Re-enactment takes volunteers for show

Friday, October 28, 2011

(Photo)
Greg Webb, 20, wears a Union Army costume as his friend, William Jones, 19, portrays a Confederate soldier.
By Clint Confehr

Senior Staff Writer

Two young men from Lewisburg volunteered to participate in re-enactments of life in uniform for Union and Confederate Army soldiers some 150 years ago, fired rifles of that era and had a grand time last weekend.

Greg Webb, 20, who works at Kroger and the Lewisburg Fire Department, and William Jones, 19, a self-employed mechanic, were at the Marshall County Ag Expo Center on Robin Hood Road last Saturday where Lance "Hollywood" Spradlin of Dickson, Tenn., was encamped.

Webb had seen a flier saying "re-enactors provisions provided," so he responded to Andy "Haystack" Hall of Columbia, told Jones, and the friends ended up in uniforms, historically armed, and set for a weekend where there had to have been soldiers at one time during what Spradlin calls the War of Northern Aggression.

The fee proposed per volunteer for the weekend of re-enactment was a sum that's about what many Marshall County residents are paid for an hour's work and the money was to cover a Saturday night meal ticket at the encampment.
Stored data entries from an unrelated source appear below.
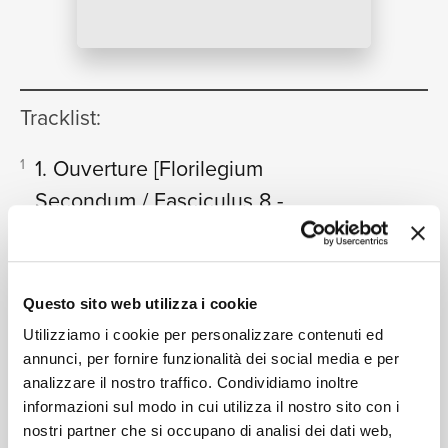
NEWS
Tracklist:
RICERCA
1. Ouverture
[Florilegium
1
Secondum / Fasciculus 8 -
Indissolubilis Amicitia In E Major]
04:22
Concentus Musicus Vienna, Nikolaus Harnoncourt
CHI SIAMO
2. Les Courtisans
[Florilegium
2
Questo sito web utilizza i cookie
Secondum / Fasciculus 8 -
Utilizziamo i cookie per personalizzare contenuti ed
Indissolubilis Amicitia In E Major]
01:19
annunci, per fornire funzionalità dei social media e per
Concentus Musicus Vienna, Nikolaus Harnoncourt
analizzare il nostro traffico. Condividiamo inoltre
CONTATTI
informazioni sul modo in cui utilizza il nostro sito con i
3. Rondeau
[Florilegium Secondum
3
nostri partner che si occupano di analisi dei dati web,
/ Fasciculus 8 - Indissolubilis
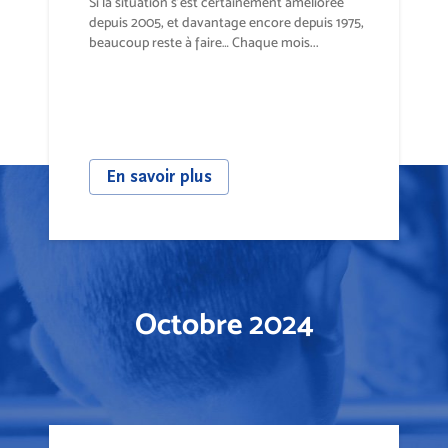
Si la situation s’est certainement améliorée
depuis 2005, et davantage encore depuis 1975,
beaucoup reste à faire… Chaque mois...
En savoir plus
Octobre 2024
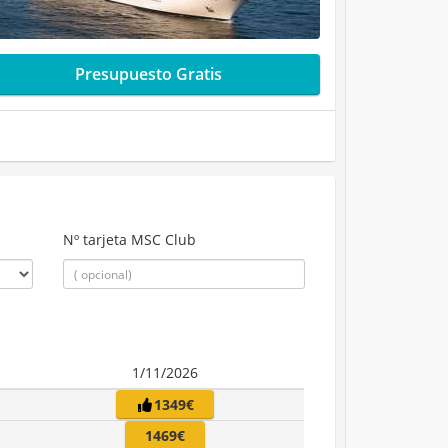
Presupuesto Gratis
Nº tarjeta MSC Club
1/11/2026
1349€
1469€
There were, however, only half a dozen volunteers, including Spradlin and Hall, so "We just didn't feel right" collecting the fee from so few re-enactors.

Spradlin has been at a number of re-enactments and has developed his avocation into something of a vocation. He sells flags, tee shirts and a variety of related products from an event entry tent.

His nickname, "Hollywood," comes from one of the re-enactments near Atlanta.

"Some man with a camera was going 'Click, click, click, click' at me," he said.

Another re-enactor called out to Spradlin, apparently to get him back into the "battle," and said, "Hey, Hollywood," to get his attention. The moniker stuck.

John Byron Boyd came to the Ag Expo Center from his home in Franklin. He was outfitted as a war correspondent.

As a schoolboy, Spradlin was fascinated by history. At 40, he still is. His explanations of Civil War battles rival those told at historic sites throughout the south and his interpretation of the War Between the States is consistent with stories told at historical society meetings.

There are many more re-enactments now because of the sesquicentennial of the war that ended with Gen. Robert E. Lee's surrender at Appomattox, Va., on April 9, 1865.

So many, that Spradlin wants another weekend next year when, instead of Marshall County Civil War Days, he plans to present the Battle of Farmington. When that will be is to be announced.